At Artopia in Milan, Porous Kinship brings together five artists in a group exhibition curated by Maddalena Iodice, reflecting on the relationship between body, matter, and environment. The intention is to create a dialogue between works that differ in language and materials, yet are united by the idea that nature is not a distant backdrop, but rather a presence with which we are constantly in relation.

Painting, sculpture, and video alternate throughout the exhibition, suggesting a reading of the world in which the human and the natural influence each other. The works focus on slow transformations, direct contact, and collaborations between different elements, inviting viewers to observe matter as something alive and constantly changing.
Kesewa Aboah works precisely on the physical contact between body and surface. Her metal engravings emerge from direct gestures, in which the body leaves traces and imprints scattered across the surface. The works from the series July, series (N.1–4), 2026 show repeated and irregular marks — small presences that recount a close encounter between skin and material.

The work of Alberte Agerskov instead focuses on natural processes and gradual transformations. In the series MP Mutual Pressure, 2026, the artist allows water and stone to interact over time, letting erosion slowly shape the surface. The works reveal the result of a progressive change, where the final form is the outcome of a relationship between elements.

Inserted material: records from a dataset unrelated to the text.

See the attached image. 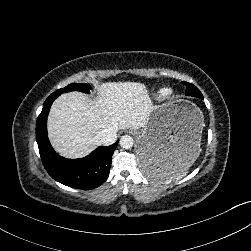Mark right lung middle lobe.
Here are the masks:
<instances>
[{
	"label": "right lung middle lobe",
	"mask_w": 251,
	"mask_h": 251,
	"mask_svg": "<svg viewBox=\"0 0 251 251\" xmlns=\"http://www.w3.org/2000/svg\"><path fill=\"white\" fill-rule=\"evenodd\" d=\"M91 90V87L87 84H77V83H72L62 89L57 90L54 92L57 95H60L62 93L70 92V91H80L84 93H89Z\"/></svg>",
	"instance_id": "dd1d6c3e"
}]
</instances>
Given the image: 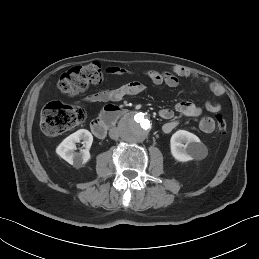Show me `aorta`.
I'll use <instances>...</instances> for the list:
<instances>
[{
    "instance_id": "obj_1",
    "label": "aorta",
    "mask_w": 259,
    "mask_h": 259,
    "mask_svg": "<svg viewBox=\"0 0 259 259\" xmlns=\"http://www.w3.org/2000/svg\"><path fill=\"white\" fill-rule=\"evenodd\" d=\"M151 129L150 121L143 114L126 116L121 122L122 138L130 143L142 142Z\"/></svg>"
}]
</instances>
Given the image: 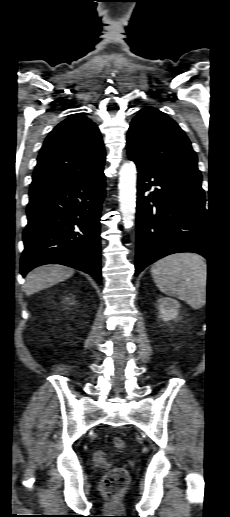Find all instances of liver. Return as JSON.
<instances>
[{
    "instance_id": "1",
    "label": "liver",
    "mask_w": 230,
    "mask_h": 517,
    "mask_svg": "<svg viewBox=\"0 0 230 517\" xmlns=\"http://www.w3.org/2000/svg\"><path fill=\"white\" fill-rule=\"evenodd\" d=\"M74 270L63 265H43L33 269L26 276L25 293L30 296L70 278Z\"/></svg>"
}]
</instances>
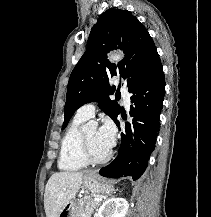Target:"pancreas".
<instances>
[{"mask_svg": "<svg viewBox=\"0 0 211 217\" xmlns=\"http://www.w3.org/2000/svg\"><path fill=\"white\" fill-rule=\"evenodd\" d=\"M98 202H94L90 197H84L79 200L77 206V217H91Z\"/></svg>", "mask_w": 211, "mask_h": 217, "instance_id": "pancreas-1", "label": "pancreas"}]
</instances>
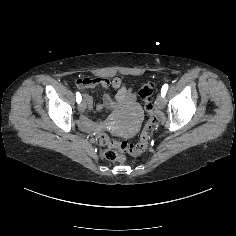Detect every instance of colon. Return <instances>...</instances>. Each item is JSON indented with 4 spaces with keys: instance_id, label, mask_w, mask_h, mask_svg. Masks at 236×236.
Listing matches in <instances>:
<instances>
[{
    "instance_id": "obj_1",
    "label": "colon",
    "mask_w": 236,
    "mask_h": 236,
    "mask_svg": "<svg viewBox=\"0 0 236 236\" xmlns=\"http://www.w3.org/2000/svg\"><path fill=\"white\" fill-rule=\"evenodd\" d=\"M106 81V79L101 78H79L76 80V84L81 88H86L93 84H99ZM107 82L109 83V81ZM155 91L156 84L154 82L146 83L139 91V95L144 102V107L149 115V119L137 143L132 144L127 141H114L111 140L107 134H100V143L104 147V156L107 160L122 162L124 161V153H128L132 156H139L146 150L150 141V133L158 122V117L154 111L153 94Z\"/></svg>"
}]
</instances>
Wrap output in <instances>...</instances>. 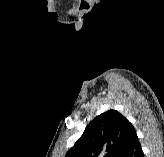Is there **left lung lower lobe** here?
<instances>
[{"mask_svg": "<svg viewBox=\"0 0 164 157\" xmlns=\"http://www.w3.org/2000/svg\"><path fill=\"white\" fill-rule=\"evenodd\" d=\"M119 157H144L137 135H133Z\"/></svg>", "mask_w": 164, "mask_h": 157, "instance_id": "left-lung-lower-lobe-1", "label": "left lung lower lobe"}]
</instances>
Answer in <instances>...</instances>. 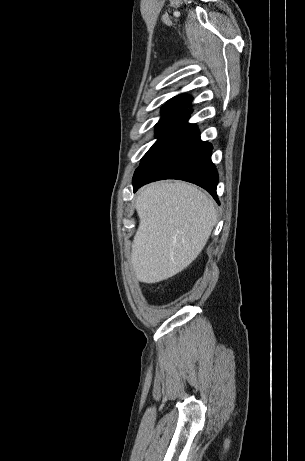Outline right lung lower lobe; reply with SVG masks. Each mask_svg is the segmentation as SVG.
<instances>
[{
  "label": "right lung lower lobe",
  "instance_id": "obj_1",
  "mask_svg": "<svg viewBox=\"0 0 305 461\" xmlns=\"http://www.w3.org/2000/svg\"><path fill=\"white\" fill-rule=\"evenodd\" d=\"M190 113L187 110L168 136L141 160L133 177L134 191L149 182L180 179L204 188L218 202L212 145L201 141L197 126L188 123Z\"/></svg>",
  "mask_w": 305,
  "mask_h": 461
}]
</instances>
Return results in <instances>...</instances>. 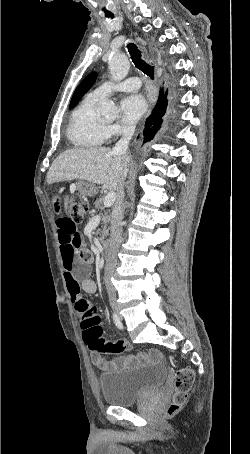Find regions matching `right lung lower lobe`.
Here are the masks:
<instances>
[{"label": "right lung lower lobe", "instance_id": "98d812e1", "mask_svg": "<svg viewBox=\"0 0 250 454\" xmlns=\"http://www.w3.org/2000/svg\"><path fill=\"white\" fill-rule=\"evenodd\" d=\"M167 106V92L164 94L163 90L159 94V99L152 110V114L146 120V127L143 131L144 142L151 141L163 122L162 117L166 111Z\"/></svg>", "mask_w": 250, "mask_h": 454}]
</instances>
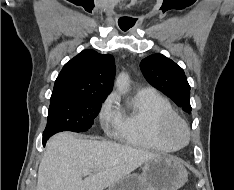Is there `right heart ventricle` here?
Segmentation results:
<instances>
[{
  "mask_svg": "<svg viewBox=\"0 0 234 190\" xmlns=\"http://www.w3.org/2000/svg\"><path fill=\"white\" fill-rule=\"evenodd\" d=\"M173 114L175 112L170 102L157 91L138 92L127 108L118 109L115 126L117 137L137 148L175 151L178 147L161 134L162 121Z\"/></svg>",
  "mask_w": 234,
  "mask_h": 190,
  "instance_id": "obj_1",
  "label": "right heart ventricle"
}]
</instances>
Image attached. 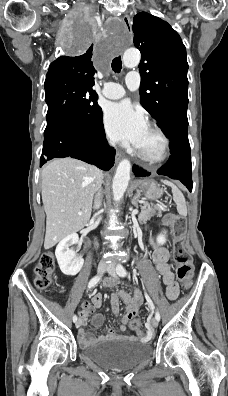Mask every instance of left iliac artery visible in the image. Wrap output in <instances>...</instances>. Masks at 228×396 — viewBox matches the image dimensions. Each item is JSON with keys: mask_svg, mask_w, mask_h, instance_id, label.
<instances>
[{"mask_svg": "<svg viewBox=\"0 0 228 396\" xmlns=\"http://www.w3.org/2000/svg\"><path fill=\"white\" fill-rule=\"evenodd\" d=\"M116 272L121 277H125L127 275L126 269L121 264L117 265ZM155 318L160 321V313L158 311H156Z\"/></svg>", "mask_w": 228, "mask_h": 396, "instance_id": "1", "label": "left iliac artery"}]
</instances>
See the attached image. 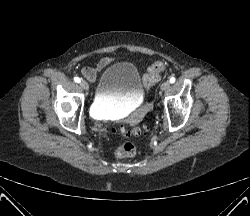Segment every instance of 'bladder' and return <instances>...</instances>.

A collaborative dimension also emerges in the work of Aléa Work, a creative studio founded by Miriam Josi and Stella Lee Prowse. Here, mycelium — the underground fungal network — directly intervenes in the creative process. In Mycelial Pattern N.7, 2026, a long suspended textile runs through the gallery, marked by shapes generated by the organic growth of mycelium. The surfaces change over time, making visible the contribution of a natural agent within the artwork.

In Dimitra Charamandas‘ paintings, landscapes and organic surfaces blend together. Her canvases suggest territories that resemble skin, rocks, or geological formations, creating images suspended between abstraction and landscape. The large canvas Terraces, outfields (Nadia), 2025 introduces this research, while smaller works from the Little inlets series emerge from the walls, emphasizing the physical dimension of painting.

The exhibition concludes with the video When the Sea Swallows, 2022 by Diana Policarpo, which tells the story of a small island through an imagined narrative. The work reflects on environmental change and the relationship between territory, memory, and transformation, offering a perspective in which the landscape becomes the protagonist.

Conceived in relation to the gallery spaces, Porous Kinship unfolds as a narrative in which each work contributes to building a shared environment. Artopia presents an exhibition that invites viewers to observe more closely the invisible relationships between body, matter, and nature, transforming the exhibition experience into a moment of listening and connection.